One of the companies I worked for had the DOD as one of their clients, and through networking and discussions with colleagues, I learned about the Air Force’s 61C (Chemist) career field. I applied for Officer Training School, and after commissioning, I was assigned to the Air Force Research Laboratory where I have worked as a research scientist for the last three years. 

There was an application callout that was circulated by my squadron’s executive officer for the Language Enabled Airman Program. As a self-proclaimed “language nerd,” I was very interested in contributing to the program’s goals and participating in the opportunities available through LEAP. I particularly appreciated the holistic ethos of language acquisition adopted by LEAP. The emphasis on continual reinforcement of languages, such as through regular and repeating eMentors and Language Intensive Training Events, is an aspect of language acquisition I resonate with: there is no “end date” to improving language knowledge.

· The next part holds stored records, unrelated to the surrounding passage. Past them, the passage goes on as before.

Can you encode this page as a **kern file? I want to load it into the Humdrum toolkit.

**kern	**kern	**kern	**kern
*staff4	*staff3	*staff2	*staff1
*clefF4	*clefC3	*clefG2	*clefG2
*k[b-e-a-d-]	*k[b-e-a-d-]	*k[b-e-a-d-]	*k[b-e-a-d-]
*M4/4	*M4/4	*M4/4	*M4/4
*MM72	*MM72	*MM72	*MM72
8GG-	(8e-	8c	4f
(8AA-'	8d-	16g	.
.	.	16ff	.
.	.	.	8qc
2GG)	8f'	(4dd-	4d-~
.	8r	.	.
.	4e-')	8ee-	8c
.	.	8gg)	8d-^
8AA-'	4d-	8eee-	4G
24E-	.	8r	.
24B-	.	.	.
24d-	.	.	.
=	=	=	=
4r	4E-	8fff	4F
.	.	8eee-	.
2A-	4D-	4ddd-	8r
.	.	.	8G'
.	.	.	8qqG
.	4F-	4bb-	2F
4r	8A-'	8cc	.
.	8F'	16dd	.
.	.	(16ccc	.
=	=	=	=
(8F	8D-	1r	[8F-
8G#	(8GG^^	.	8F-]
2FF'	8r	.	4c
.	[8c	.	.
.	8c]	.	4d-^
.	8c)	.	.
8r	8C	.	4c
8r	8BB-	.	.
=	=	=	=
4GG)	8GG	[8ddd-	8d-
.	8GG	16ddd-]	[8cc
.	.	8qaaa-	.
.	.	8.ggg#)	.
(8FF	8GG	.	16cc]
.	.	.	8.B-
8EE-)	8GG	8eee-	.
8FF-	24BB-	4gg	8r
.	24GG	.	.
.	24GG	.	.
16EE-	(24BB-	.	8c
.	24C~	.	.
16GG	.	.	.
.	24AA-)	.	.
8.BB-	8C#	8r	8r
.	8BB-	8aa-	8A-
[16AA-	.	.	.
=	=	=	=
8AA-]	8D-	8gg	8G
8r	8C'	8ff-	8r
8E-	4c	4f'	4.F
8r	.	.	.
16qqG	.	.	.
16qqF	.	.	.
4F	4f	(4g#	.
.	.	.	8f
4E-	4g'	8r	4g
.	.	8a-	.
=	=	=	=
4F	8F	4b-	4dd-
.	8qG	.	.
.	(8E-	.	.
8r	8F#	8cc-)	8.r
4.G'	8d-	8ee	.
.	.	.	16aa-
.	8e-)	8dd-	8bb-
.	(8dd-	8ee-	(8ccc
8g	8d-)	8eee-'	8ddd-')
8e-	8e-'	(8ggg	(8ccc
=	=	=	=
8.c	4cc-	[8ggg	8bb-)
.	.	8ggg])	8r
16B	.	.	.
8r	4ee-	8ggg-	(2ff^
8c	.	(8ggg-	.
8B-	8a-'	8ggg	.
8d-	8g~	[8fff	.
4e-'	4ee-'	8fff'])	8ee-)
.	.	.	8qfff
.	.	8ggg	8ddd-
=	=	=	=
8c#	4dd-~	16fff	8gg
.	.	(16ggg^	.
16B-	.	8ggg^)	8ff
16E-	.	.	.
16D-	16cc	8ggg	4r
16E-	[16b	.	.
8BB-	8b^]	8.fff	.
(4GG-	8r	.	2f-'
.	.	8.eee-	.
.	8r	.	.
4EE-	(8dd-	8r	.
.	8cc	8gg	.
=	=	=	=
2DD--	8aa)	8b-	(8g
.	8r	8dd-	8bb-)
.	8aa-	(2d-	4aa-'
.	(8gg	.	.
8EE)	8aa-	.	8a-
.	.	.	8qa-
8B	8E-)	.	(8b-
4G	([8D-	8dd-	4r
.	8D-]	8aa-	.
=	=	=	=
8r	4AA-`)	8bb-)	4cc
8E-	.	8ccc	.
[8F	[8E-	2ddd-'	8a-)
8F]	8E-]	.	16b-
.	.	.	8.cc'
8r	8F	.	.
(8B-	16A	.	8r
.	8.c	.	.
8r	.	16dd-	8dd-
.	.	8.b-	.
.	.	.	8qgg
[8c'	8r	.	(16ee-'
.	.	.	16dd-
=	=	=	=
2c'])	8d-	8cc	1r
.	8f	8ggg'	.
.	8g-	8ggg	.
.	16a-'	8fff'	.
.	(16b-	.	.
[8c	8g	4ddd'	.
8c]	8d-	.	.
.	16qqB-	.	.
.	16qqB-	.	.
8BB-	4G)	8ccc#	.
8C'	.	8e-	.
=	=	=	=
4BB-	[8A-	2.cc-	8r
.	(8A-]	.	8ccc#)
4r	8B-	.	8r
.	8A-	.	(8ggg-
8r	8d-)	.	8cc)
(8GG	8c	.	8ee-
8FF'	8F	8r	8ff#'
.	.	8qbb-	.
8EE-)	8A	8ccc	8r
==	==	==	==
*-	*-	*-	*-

Through LEAP, I have participated in two eMentors – one for Japanese and one for French – and one LITE. Each experience was excellent and improved my language capability and confidence in the languages significantly. For the LITE, which was for French, I was immersed in a French-only environment for an entire month. As part of the program, the participants were required to write essays, give presentations, and discuss issues relevant to geopolitics in francophone regions (especially Western Africa). By the end of the program, I had significantly improved in all four language modalities – speaking, reading, writing, and listening. 

As a chemist, LEAP has enabled me to be able to read foreign-language science articles in their original languages. This is helpful because foreign articles are often published in their original languages before being translated into English. Additionally, there can be differences in translation, and sometimes the meaning or intent of the author(s) can be altered depending on the translator. Being able to access those articles in their original languages keeps me as up-to-date as possible on state-of-the-art scientific research and helps me to contribute to group discussions during weekly team meetings.

In addition to those practical applications, LEAP has contributed significantly to my personal and job satisfaction. LEAP has enabled me to combine my language-learning hobby with my professional development in a practical yet not overbearing way. Through the LITE and eMentors, I have been able to meet and learn from some truly outstanding colleagues throughout the Air Force who share a similar passion for languages.